Linux news will shake Microsoft
The earth moved last week. The seismic shock was felt most keenly in Redmond, Wash., where Microsoft Corp. executives bask in world dominance.
Red Hat Inc. announced it was dropping the desktop version of its high-profile Linux operating system to concentrate on corporate customers with its Enterprise Linux line, first released last year. And within days, Novell Inc. announced that it had purchased SuSE Linux AG, Red Hat's most important competitor, based in Nuremberg, Germany.
Initially, Red Hat's decision dismayed open-source devotees. The company, based in North Carolina and co-founded by Canadian Robert Young, sent them a letter stating all versions up to 8.0 would cease to be supported at the end of the year, and the latest version, 9.0, would not be supported after April 30. It did throw its clients a bone, however -- a slightly different version of Red Hat Linux, called Fedora, has already been released as Fedora Core 1, aimed at the hobbyist and independent-developer market.
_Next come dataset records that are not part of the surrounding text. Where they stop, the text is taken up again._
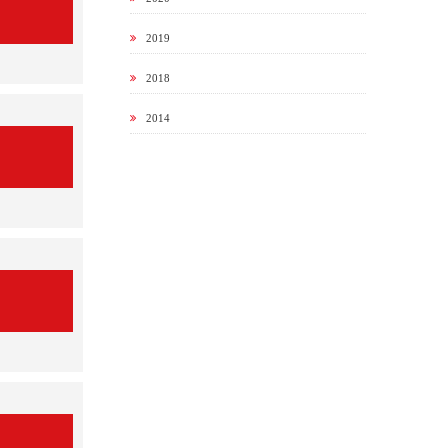
2019
2018
2014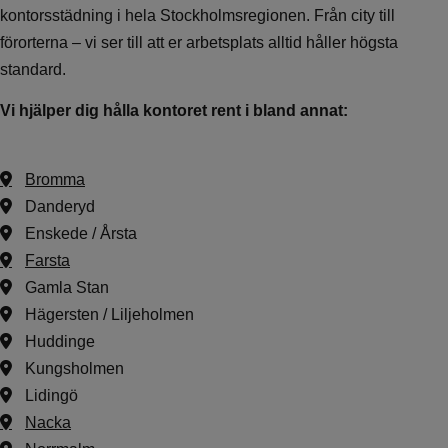
kontorsstädning i hela Stockholmsregionen. Från city till
förorterna – vi ser till att er arbetsplats alltid håller högsta
standard.
Vi hjälper dig hålla kontoret rent i bland annat:
Bromma
Danderyd
Enskede / Årsta
Farsta
Gamla Stan
Hägersten / Liljeholmen
Huddinge
Kungsholmen
Lidingö
Nacka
The Novell purchase of SuSE, however, proved to be more dramatic. Novell, which specializes in networking, or middleware, instantly catapulted the small but respected SuSE Linux system into the front lines of competition. Novell chief executive officer Jack Messman remarked the deal would make Novell the only billion-dollar software company with a Linux distribution and the worldwide technical staff to support it.